It wasn’t easy being the daughter of the artist Avigdor Arikha. In this memoir, Alba Arikha mixes teenage fury with glimpses of her godfather Samuel Beckett and a fragmented account of her father’s experiences of the Holocaust. Avigdor Arikha and his wife, the poet Anne Atik, surrounded themselves with the intelligentsia of Paris and drove their daughter mad: ‘I resent their purity and knowledge. Their values and morals. My father’s anger. My mother’s goodness.’
Avigdor Arikha was an irascible, dismissive and earnestly didactic father. Alba paid no attention when he tried to teach her about the Sumerians; she would not stay quiet when he discussed art and politics with his friends; when she began improvising on the piano, it was the wrong type of music.
The book is a rapid series of vignettes that move from Paris to Jerusalem to London and New York. Arikha writes in brief, sparse sentences that sometimes border on poetry: ‘Her pain is an open window which has never been fully closed: she needs to grieve in order to feel alive,’ she writes of her grandmother, Pepi. Later on, we hear the details: Pepi’s husband was beaten to death by German soldiers and soon afterwards she was separated from her children for 14 years.

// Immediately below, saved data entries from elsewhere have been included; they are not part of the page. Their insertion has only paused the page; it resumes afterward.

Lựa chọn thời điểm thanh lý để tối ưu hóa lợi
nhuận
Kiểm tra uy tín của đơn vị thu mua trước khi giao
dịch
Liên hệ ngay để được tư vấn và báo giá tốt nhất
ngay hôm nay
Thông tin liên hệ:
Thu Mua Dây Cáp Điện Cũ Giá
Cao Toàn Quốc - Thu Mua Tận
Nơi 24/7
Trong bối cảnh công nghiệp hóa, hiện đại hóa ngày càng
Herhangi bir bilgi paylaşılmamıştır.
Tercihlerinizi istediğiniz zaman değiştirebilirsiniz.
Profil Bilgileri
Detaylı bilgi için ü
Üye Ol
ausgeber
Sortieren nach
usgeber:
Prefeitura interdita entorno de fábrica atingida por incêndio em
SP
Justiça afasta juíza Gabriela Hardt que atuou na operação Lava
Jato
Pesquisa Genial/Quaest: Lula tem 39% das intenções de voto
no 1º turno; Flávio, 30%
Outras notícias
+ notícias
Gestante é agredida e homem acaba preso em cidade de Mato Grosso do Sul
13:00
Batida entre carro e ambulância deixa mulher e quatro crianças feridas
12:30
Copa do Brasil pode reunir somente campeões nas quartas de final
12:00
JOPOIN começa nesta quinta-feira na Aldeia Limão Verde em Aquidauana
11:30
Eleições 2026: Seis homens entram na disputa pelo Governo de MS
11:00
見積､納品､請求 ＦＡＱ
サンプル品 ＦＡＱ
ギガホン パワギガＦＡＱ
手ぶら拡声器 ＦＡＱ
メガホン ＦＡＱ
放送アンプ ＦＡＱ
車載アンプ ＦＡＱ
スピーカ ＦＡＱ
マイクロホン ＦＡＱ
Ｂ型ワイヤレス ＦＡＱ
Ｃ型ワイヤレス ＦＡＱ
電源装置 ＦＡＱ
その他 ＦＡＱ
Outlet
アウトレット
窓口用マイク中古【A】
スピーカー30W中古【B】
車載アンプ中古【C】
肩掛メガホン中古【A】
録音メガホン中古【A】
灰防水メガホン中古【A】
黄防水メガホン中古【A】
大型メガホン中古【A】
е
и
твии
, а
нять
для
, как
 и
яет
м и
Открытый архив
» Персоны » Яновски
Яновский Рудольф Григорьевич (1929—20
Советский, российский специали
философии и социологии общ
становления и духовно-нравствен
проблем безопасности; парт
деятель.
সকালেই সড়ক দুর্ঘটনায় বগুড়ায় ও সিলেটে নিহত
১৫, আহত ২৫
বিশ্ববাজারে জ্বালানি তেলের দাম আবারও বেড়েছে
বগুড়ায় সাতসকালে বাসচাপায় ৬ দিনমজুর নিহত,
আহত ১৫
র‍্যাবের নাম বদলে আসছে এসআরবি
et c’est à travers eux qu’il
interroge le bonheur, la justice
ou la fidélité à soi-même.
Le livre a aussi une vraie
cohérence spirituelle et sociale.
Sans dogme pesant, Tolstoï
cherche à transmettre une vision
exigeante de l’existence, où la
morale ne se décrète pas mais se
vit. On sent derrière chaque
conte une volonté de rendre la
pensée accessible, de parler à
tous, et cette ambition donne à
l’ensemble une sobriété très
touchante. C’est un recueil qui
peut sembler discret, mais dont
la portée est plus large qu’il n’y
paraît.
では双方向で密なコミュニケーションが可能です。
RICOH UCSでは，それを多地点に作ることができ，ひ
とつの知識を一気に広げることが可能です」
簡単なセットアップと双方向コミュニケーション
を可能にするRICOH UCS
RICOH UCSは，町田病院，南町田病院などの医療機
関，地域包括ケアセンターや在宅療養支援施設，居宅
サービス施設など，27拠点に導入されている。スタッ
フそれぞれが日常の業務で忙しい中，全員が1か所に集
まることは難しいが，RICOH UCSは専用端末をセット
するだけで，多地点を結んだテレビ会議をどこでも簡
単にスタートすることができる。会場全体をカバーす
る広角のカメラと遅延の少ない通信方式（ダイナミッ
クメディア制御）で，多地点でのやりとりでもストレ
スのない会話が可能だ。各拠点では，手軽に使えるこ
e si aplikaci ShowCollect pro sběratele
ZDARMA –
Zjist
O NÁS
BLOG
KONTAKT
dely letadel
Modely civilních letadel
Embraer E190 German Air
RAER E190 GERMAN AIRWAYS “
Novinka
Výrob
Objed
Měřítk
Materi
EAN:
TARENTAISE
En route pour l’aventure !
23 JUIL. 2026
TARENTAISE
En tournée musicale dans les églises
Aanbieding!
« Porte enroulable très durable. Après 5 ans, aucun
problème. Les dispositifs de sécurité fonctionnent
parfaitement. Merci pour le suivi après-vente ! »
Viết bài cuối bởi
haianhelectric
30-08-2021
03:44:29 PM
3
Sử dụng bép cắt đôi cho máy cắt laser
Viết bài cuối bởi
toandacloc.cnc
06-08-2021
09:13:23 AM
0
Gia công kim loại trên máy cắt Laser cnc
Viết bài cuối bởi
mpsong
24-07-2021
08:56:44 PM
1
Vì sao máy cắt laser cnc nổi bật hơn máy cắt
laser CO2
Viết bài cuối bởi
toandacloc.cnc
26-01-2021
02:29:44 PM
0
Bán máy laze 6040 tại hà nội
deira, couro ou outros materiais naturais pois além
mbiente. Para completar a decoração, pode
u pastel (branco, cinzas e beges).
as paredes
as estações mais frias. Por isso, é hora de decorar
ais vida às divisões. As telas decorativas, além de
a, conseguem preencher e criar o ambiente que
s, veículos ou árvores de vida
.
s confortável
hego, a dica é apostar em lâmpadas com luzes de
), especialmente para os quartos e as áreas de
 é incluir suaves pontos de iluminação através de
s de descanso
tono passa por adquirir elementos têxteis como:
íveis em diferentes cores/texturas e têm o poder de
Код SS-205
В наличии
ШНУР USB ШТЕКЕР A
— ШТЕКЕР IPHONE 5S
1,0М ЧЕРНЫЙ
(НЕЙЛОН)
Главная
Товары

When Arikha has lunch with her father in a café to ask him about the war, he struggles with the rock and roll on the juke box, while she struggles with embarrassment because a boy from school is at a nearby table. Finally, he begins to tell her about his childhood: ‘Time hangs somewhere between his words and the bustle around us. Between the sky above our heads and the untouched salad on my father’s plate’ … The town of Czernowitz in 1941 … My teenage preoccupations.’